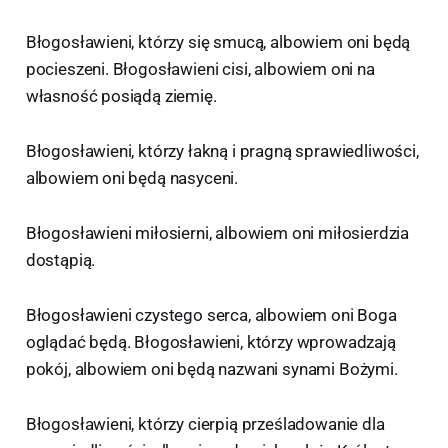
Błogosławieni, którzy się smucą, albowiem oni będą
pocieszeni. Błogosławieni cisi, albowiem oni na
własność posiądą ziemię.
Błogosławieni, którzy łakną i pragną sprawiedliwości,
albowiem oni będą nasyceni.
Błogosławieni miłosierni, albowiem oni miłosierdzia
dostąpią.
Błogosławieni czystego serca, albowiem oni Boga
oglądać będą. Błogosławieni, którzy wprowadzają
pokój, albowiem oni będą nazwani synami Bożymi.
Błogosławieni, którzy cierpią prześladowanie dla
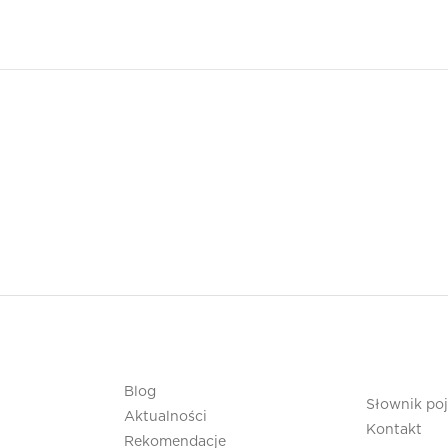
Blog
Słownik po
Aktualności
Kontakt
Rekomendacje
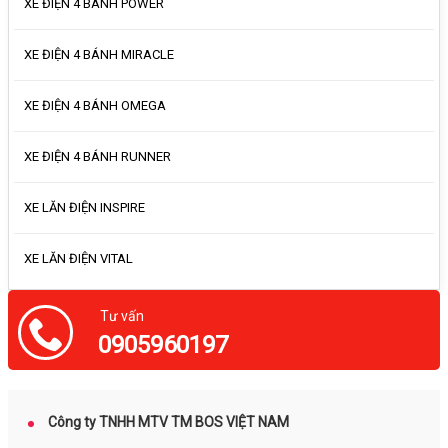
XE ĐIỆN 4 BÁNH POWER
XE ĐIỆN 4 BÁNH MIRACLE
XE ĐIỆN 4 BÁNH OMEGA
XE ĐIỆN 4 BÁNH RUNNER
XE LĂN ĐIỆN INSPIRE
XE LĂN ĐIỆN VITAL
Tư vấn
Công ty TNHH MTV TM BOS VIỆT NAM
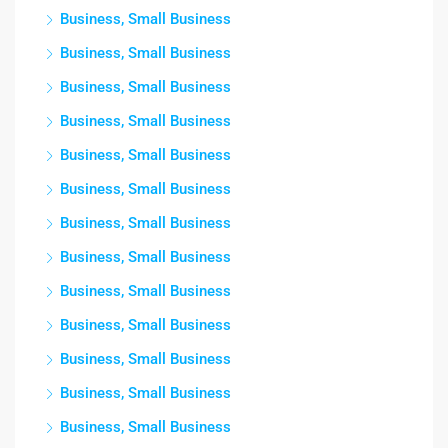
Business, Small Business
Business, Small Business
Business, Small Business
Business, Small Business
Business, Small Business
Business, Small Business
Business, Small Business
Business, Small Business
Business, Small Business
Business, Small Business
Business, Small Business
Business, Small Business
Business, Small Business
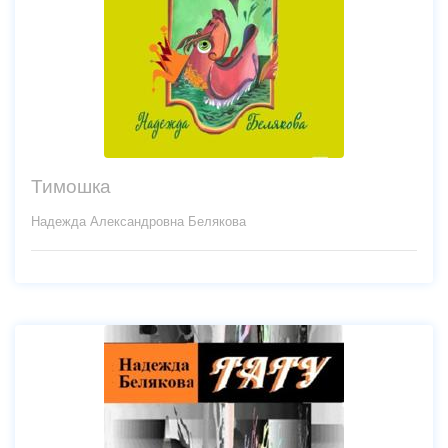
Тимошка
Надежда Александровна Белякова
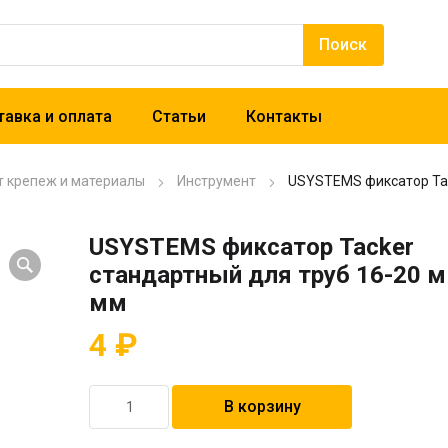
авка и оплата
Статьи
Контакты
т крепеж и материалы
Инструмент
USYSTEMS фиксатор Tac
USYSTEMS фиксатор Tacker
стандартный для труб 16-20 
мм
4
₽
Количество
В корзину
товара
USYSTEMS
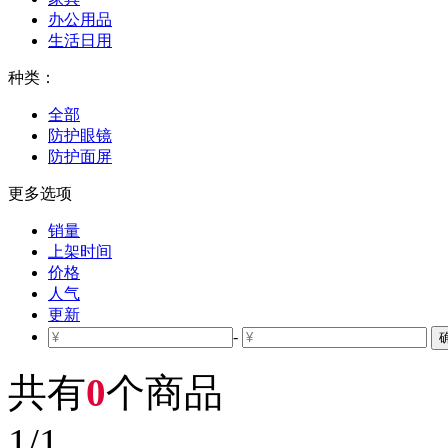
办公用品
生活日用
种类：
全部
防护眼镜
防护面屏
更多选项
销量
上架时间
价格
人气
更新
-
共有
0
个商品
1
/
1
□ □ □
Whenever a line above contains "będą", copy that line.

SOLUTION
Błogosławieni, którzy się smucą, albowiem oni będą
albowiem oni będą nasyceni.
oglądać będą. Błogosławieni, którzy wprowadzają
pokój, albowiem oni będą nazwani synami Bożymi.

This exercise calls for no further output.